The correct execution of a Cross Trade operation requires precise planning, experience in international coordination and an exhaustive control of the documentation and the actors involved.
At Across Logistics we have the operational capacity, technical knowledge and global network necessary to manage this type of shipments safely, efficiently and adapted to the needs of each client.
🌐 Network of international agents
Thanks to a strong network of logistics agents at origin and destination, Across Logistics can coordinate triangular shipments in virtually any combination of countries, ensuring smooth execution regardless of supplier or end-customer location.
📦 Integrated transport management
We offer complete solutions for sea, air and land transportation, allowing you to choose the most appropriate mode according to the type of cargo, urgency and budget. We take care of planning the shipment directly from the country of origin to the destination country, avoiding unnecessary transits through third countries.
📋 Documentary and customs control
Our specialized documentation and customs teams oversee the entire process: issuance of the bill of lading, shipping instructions, commercial invoicing, packing list, certificates and any specific requirements according to the destination country. In addition, we manage confidentiality instructions to protect our customers’ commercial interests.
🔐 Confidentiality guaranteed
We know that in Cross Trade operations, confidentiality between supplier and final buyer is key. Therefore, we apply specific procedures to ensure that the identity of the parties is not revealed in the transport documents or in the logistic communication, if requested by the intermediary company.
📞 Personalized advice
Each Cross Trade operation has its own particularities. In Across Logistics we assign a specialized logistics manager who advises the client in the definition of the most convenient Incoterm, the documentary strategy, the fiscal implications and the coordination between all the agents involved.
Frequently Asked Questions about Cross Trade
Is it legal to carry out Cross Trade operations?
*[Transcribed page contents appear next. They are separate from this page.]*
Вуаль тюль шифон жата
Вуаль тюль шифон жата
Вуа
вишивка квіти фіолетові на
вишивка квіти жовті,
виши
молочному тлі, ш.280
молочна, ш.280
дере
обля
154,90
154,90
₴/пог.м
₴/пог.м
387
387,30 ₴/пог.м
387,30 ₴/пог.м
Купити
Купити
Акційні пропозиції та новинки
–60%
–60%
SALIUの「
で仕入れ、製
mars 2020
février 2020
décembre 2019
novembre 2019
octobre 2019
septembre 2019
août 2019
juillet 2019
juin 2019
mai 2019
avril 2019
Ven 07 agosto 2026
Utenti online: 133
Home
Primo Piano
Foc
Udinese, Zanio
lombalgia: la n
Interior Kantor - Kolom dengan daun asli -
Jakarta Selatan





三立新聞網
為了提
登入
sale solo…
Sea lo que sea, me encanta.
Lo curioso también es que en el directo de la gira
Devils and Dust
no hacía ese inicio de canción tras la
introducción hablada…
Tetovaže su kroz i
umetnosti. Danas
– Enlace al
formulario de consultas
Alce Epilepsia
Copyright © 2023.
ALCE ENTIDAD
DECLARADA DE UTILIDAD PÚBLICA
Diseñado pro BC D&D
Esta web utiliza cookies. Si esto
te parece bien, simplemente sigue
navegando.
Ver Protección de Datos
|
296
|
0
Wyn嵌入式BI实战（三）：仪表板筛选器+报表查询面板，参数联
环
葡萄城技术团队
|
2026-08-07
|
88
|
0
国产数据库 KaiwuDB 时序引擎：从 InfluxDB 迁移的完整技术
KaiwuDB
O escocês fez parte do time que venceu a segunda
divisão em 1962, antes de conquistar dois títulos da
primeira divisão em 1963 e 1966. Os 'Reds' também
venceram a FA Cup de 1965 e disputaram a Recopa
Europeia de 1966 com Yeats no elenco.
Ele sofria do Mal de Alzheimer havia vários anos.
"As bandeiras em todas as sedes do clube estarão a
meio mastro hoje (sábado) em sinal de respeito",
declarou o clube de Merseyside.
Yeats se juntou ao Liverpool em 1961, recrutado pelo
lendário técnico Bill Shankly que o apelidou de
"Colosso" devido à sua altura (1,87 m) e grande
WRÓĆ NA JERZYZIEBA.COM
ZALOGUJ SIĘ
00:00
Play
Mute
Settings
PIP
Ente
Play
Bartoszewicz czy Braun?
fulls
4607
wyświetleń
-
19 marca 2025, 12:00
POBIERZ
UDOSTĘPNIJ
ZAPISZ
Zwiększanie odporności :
Yes, Cross Trade is a totally legal practice in international trade, as long as the tax, customs and documentary regulations of the countries involved are complied with. It is essential to have specialized advice to avoid compliance errors that may result in sanctions or blocking of goods.
What Incoterms are commonly used in triangular shipments?
It depends on the structure of the operation, but the most common are EXW, FOB, CFR, CIF and DAP. The key is to clearly define the responsibilities of each party (supplier, intermediary and final buyer) and ensure that the documents are aligned with those terms.
Can I hide the identity of my supplier from the end customer?
Yes, it is a common practice in cross trade. Transport documents can be issued without showing the original supplier, through specific instructions to the freight forwarder or shipping line. At Across Logistics we offer this service under strict confidentiality protocols.
What happens if there are discrepancies between the documents issued by the supplier and those of the intermediary?
It is essential that the documentation is perfectly coordinated. Any difference between the supplier’s data (invoice, packing list) and the documents generated by the intermediary can cause delays at customs or even blockages. This is why it is essential to have a logistics operator that manages and supervises all documents centrally.
Can Cross Trade be applied within the European Union?
Yes, although with certain particularities. In the intra-EU area, where there are no customs controls between EU countries, it is possible to structure triangular operations, but the tax effects of VAT and chain invoicing must be considered. It is recommended to analyze each case with a tax and logistics advisor.